Absolutely. IE6 and IE7 will perform very similarly unless a fair amount of javascript comes into play at which point IE7 usually is faster. Most of those differences come from what show up as “gaps” in the waterfall and are really not all that common in normal web pages but become more important for rich Internet apps like webmail.
Firefox on the other hand is significantly different from IE in the number of parallel connections, CSS/JS dependencies and enough other things that the results can not translate directly between firefox and IE (and if something like fasterfox is installed, it diverges even more). That’s actually the main reason we built pagetest in the first place. Nearly all of our internal developers use firefox because it’s a much friendlier browser to do dev work in (thanks to firebug primarily) and they were not doing any testing in IE.

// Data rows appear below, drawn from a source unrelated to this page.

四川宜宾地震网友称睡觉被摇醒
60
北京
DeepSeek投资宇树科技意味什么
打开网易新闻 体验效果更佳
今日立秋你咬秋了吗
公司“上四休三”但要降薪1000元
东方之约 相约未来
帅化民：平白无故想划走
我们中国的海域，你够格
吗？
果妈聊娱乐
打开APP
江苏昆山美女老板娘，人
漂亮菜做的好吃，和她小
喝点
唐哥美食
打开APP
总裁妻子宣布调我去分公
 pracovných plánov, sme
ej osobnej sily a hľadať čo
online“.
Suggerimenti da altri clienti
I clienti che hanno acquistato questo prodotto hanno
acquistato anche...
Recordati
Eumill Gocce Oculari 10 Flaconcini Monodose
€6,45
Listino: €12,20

The optimization recommendations from both Pagetest and YSlow will still apply to both browsers though, none of the rules either is checking for only apply to one of the browsers. What will not translate directly is the waterfall of the load (net panel from firebug) and the absolute load times.
Hi
The browser only makes the connection after that it is purely academic. After that it’s the computer and the connection delivery.

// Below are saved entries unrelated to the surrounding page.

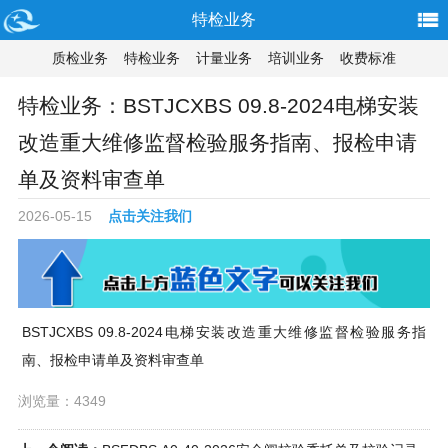
特检业务
质检业务
特检业务
计量业务
培训业务
收费标准
特检业务：BSTJCXBS 09.8-2024电梯安装
改造重大维修监督检验服务指南、报检申请
单及资料审查单
2026-05-15
点击关注我们
BSTJCXBS 09.8-2024电梯安装改造重大维修监督检验服务指
南、报检申请单及资料审查单
浏览量：4349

The variations would be RAM, CPU speed, Ethernet or USB connection, The rating of the Ethernet card, Protocols, Modem transference speeds, wired or wireless for the computer.
Regards the Internet side, Packet sizes, Connection speed, where your downloading from, what client you are using [legal or illegal] Proxies, how many on the site you are downloading from, The number of people downloading the same thing, lags, interruptions etc.
No two downloads are the same. You yourself know you can go to download something and it’s so bad you give up. Go back two hours later and zip it’s done in a couple of minutes. Yet your using the same computer and the same browser and the same connection
As wasimasif mentioned different browsers allow different numbers of connections per host, which can affect load time. In addition browsers have different JavaScript execution engines, which can vary widely speed wise (as the author alludes to). So the browser can have a HUGE effect on overall page load time, especially for sites with a lot of content and a lot of JavaScript. Browserscope has replaced gquintana’s link, and that’s a good place to start if you want to see the differences between browsers.